WRITTEN TASK 1 :: In the thesis text, what name might be given to a thesis made from five loosely related papers?

I also think you are misunderstanding the point of the re-write. You state that "I'm not allowed a stapler thesis, so some amount of re-write is necessary". I disagree. Simply re-writing an entire paper and putting it into your thesis, even if you edit it for flow, doesn't really relieve you of the responsibility that you seem to have - that the results be either entirely novel or that there is a single, big result in the thesis rather than several smaller ones. If you have 5 loosely related papers and put it into a thesis, that's what we might call a "stapler thesis". If you have 5 papers that follow a logical progression from part 1 to part 5, then whether you just staple the papers together and call it a thesis or you write the thesis in 5 chapters, ensuring that the ideas/writing style flow properly, that's a different thing altogether. However, if there is a mathematical proof in one of those papers, re-writing it won't change the fact that it's already in that paper and therefore is not a novel result.

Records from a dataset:
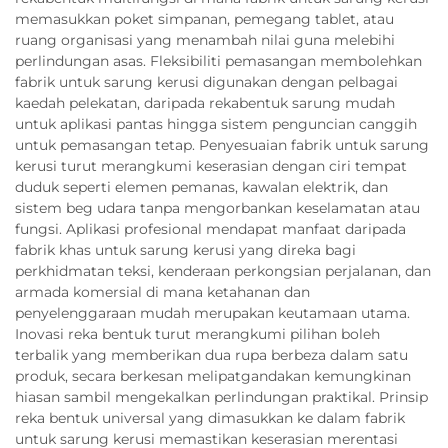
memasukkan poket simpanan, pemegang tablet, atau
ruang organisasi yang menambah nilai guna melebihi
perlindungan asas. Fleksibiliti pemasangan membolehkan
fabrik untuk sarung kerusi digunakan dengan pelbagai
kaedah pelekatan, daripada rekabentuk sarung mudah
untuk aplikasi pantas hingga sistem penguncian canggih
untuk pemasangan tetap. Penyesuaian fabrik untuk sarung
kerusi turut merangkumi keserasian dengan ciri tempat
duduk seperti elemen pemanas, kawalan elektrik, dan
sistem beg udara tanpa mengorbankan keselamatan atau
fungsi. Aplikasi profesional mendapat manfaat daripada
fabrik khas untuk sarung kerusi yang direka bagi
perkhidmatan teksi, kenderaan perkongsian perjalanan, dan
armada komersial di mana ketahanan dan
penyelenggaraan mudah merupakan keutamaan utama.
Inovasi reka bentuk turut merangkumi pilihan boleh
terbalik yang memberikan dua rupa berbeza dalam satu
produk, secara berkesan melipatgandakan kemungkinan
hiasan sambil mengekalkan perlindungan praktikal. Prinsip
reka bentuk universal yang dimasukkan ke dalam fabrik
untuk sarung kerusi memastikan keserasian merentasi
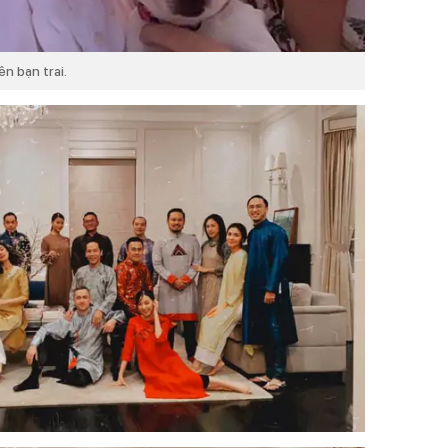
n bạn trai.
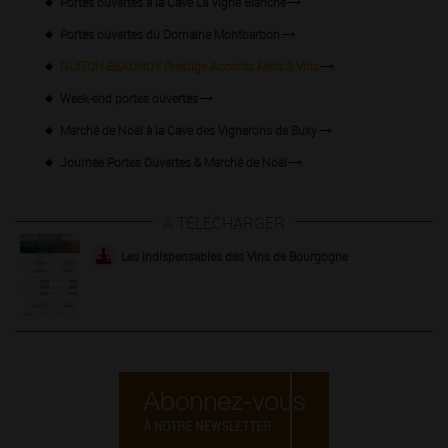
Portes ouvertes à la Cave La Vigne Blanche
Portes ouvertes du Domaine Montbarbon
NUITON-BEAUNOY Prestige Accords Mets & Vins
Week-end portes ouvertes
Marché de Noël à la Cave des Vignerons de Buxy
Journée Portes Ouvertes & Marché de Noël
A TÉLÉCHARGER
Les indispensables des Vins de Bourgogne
==
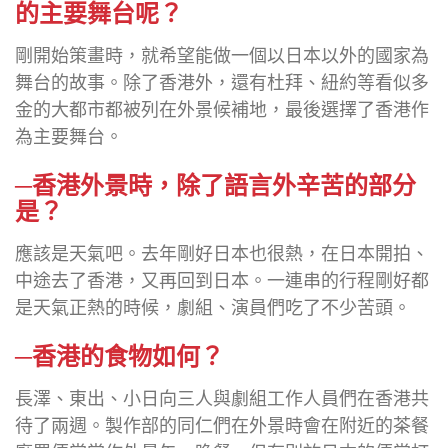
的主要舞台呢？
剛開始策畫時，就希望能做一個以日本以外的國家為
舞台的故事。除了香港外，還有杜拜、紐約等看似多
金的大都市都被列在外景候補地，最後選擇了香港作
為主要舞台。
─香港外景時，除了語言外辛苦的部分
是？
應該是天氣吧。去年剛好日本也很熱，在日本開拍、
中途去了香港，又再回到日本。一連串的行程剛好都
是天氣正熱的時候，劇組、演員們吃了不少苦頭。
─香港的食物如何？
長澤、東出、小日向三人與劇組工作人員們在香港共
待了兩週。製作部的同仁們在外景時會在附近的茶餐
---
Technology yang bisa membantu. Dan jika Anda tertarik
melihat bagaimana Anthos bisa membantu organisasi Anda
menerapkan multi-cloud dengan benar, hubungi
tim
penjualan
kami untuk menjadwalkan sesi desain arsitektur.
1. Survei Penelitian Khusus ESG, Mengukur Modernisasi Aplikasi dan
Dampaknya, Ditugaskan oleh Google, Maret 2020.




WRITTEN TASK 2 :: From the listing, write out the lines between the line holding "memasukkan poket simpanan, pemegang" and the line holding "Inovasi reka bentuk", inclusive.

WRITTEN ANSWER 1 :: A "stapler thesis."

WRITTEN ANSWER 2 ::
memasukkan poket simpanan, pemegang tablet, atau
ruang organisasi yang menambah nilai guna melebihi
perlindungan asas. Fleksibiliti pemasangan membolehkan
fabrik untuk sarung kerusi digunakan dengan pelbagai
kaedah pelekatan, daripada rekabentuk sarung mudah
untuk aplikasi pantas hingga sistem penguncian canggih
untuk pemasangan tetap. Penyesuaian fabrik untuk sarung
kerusi turut merangkumi keserasian dengan ciri tempat
duduk seperti elemen pemanas, kawalan elektrik, dan
sistem beg udara tanpa mengorbankan keselamatan atau
fungsi. Aplikasi profesional mendapat manfaat daripada
fabrik khas untuk sarung kerusi yang direka bagi
perkhidmatan teksi, kenderaan perkongsian perjalanan, dan
armada komersial di mana ketahanan dan
penyelenggaraan mudah merupakan keutamaan utama.
Inovasi reka bentuk turut merangkumi pilihan boleh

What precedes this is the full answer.